Lui era dentro di me, visto che in quel potere di spinte burrascose e di urti convulsi, io mi lasciavo placidamente innaffiare e interamente inzuppare da quella rugiada della sera, in conclusione facendomi cospargere completamente dal suo sperma denso e aromatizzato sulla mia pelosissima fica rossiccia, così proprio come adorava lui e dai suoi saporiti baci. Era davvero adorabile e deliziosa quella bocca sui miei seni animosi, sul mio collo delicato, dato che mi facevano male, giacché i morsi dell’amore erano un’imprecisabile e un’indeterminabile diversità con tutto il contorno del momento, la poesia dell’atto consumato, per il fatto che in un istante era esattamente come vivere un autentico delirio e una follia interiore senza eguali, così come piacerebbe a ogni tipo di donna, suppongo.

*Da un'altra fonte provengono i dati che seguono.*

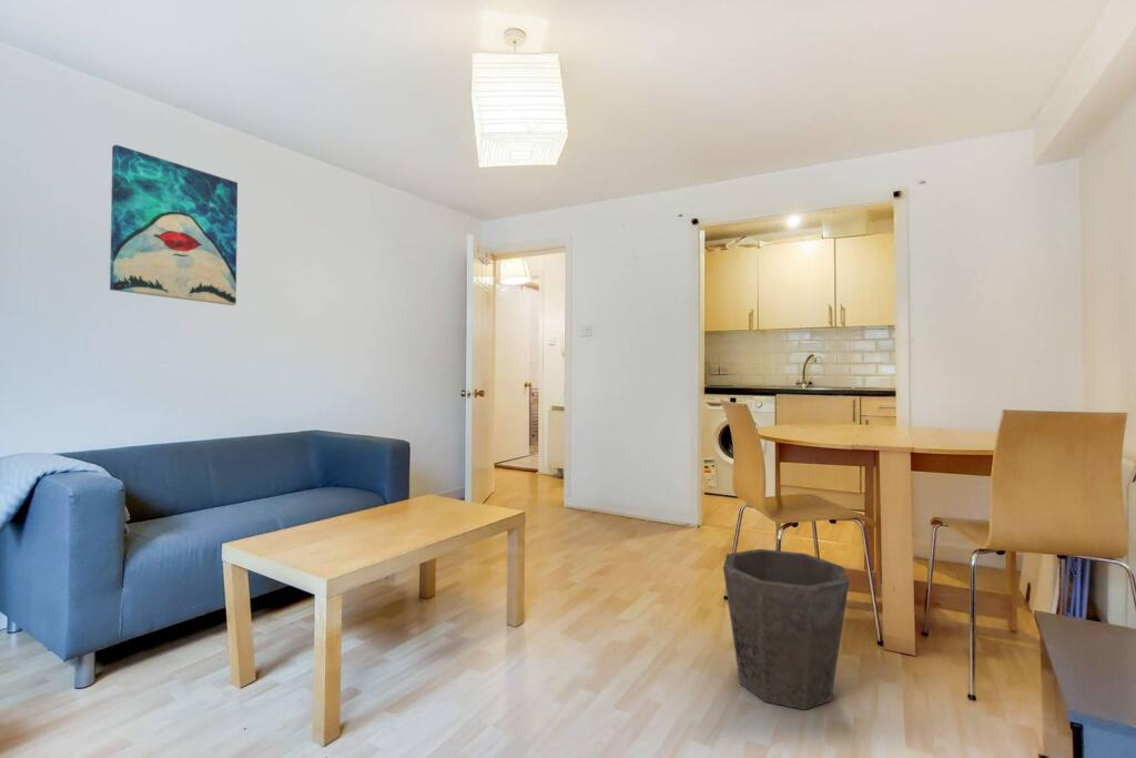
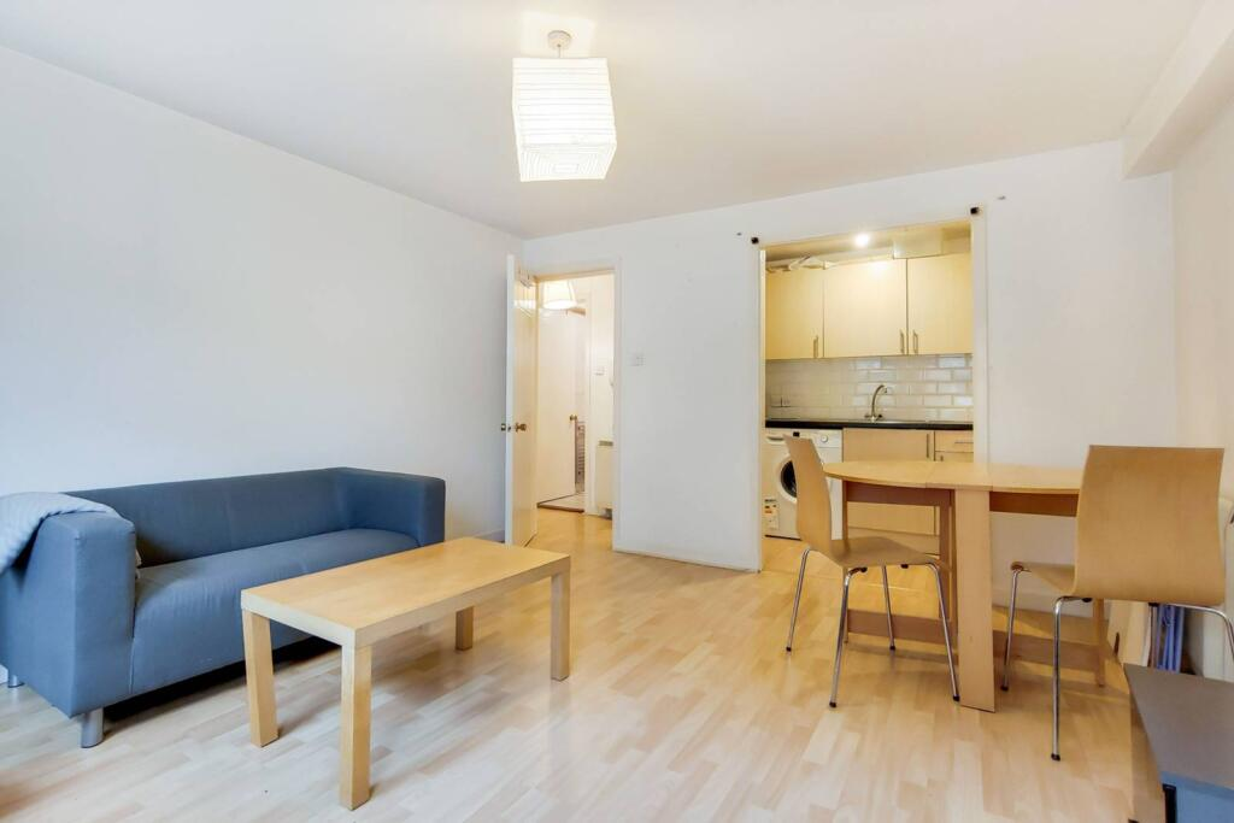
- waste bin [722,548,850,710]
- wall art [109,143,239,306]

In questo modo, senza pensarci attentamente su più di tanto, io consacrai, inaugurai e al termine intitolai la mia nuova casa nominandola con dei diversificati e dei vigorosi orgasmi mai provati prima d’allora nella mia vita, e che ci crediate oppure no, le correzioni e le modifiche della casa io volli addirittura intenzionalmente pagarle, anche se successivamente lui stracciò lucidamente quell’assegno gettandolo via, visto che non volle saperne in alcun modo, eppure per sei mesi come congrua ricompensa e per un adeguato riconoscimento da parte mia naturalmente, lui mi volle scopare con osservanza e con particolare soddisfazione non dico ogni santo giorno, ma per tre volte nell’arco d’una settimana.

Il nostro rapporto alla fine si concluse però accidentalmente e inaspettatamente, senza peraltro nessuna confidenza né intimità alcuna da parte di entrambi, visto che rimasero testimoni soltanto i nostri corpi e le nostre bocche, i segni delle nostre mani e il simbolo onesto e puro del nostro ardente e passionale contatto.

Ancora oggi però, devo francamente ammettere e confidare con piena onestà e trasparenza, che è stato un autentico e uno spontaneo assillo, un vero incubo, un pensiero opprimente e spasmodico, eppure tanto eccitante, esaltante e inebriante, da lasciare ancora in me cementata e incollata pienamente addosso tutta la sua energia e tutta la sua atavica, istintiva e viscerale grinta.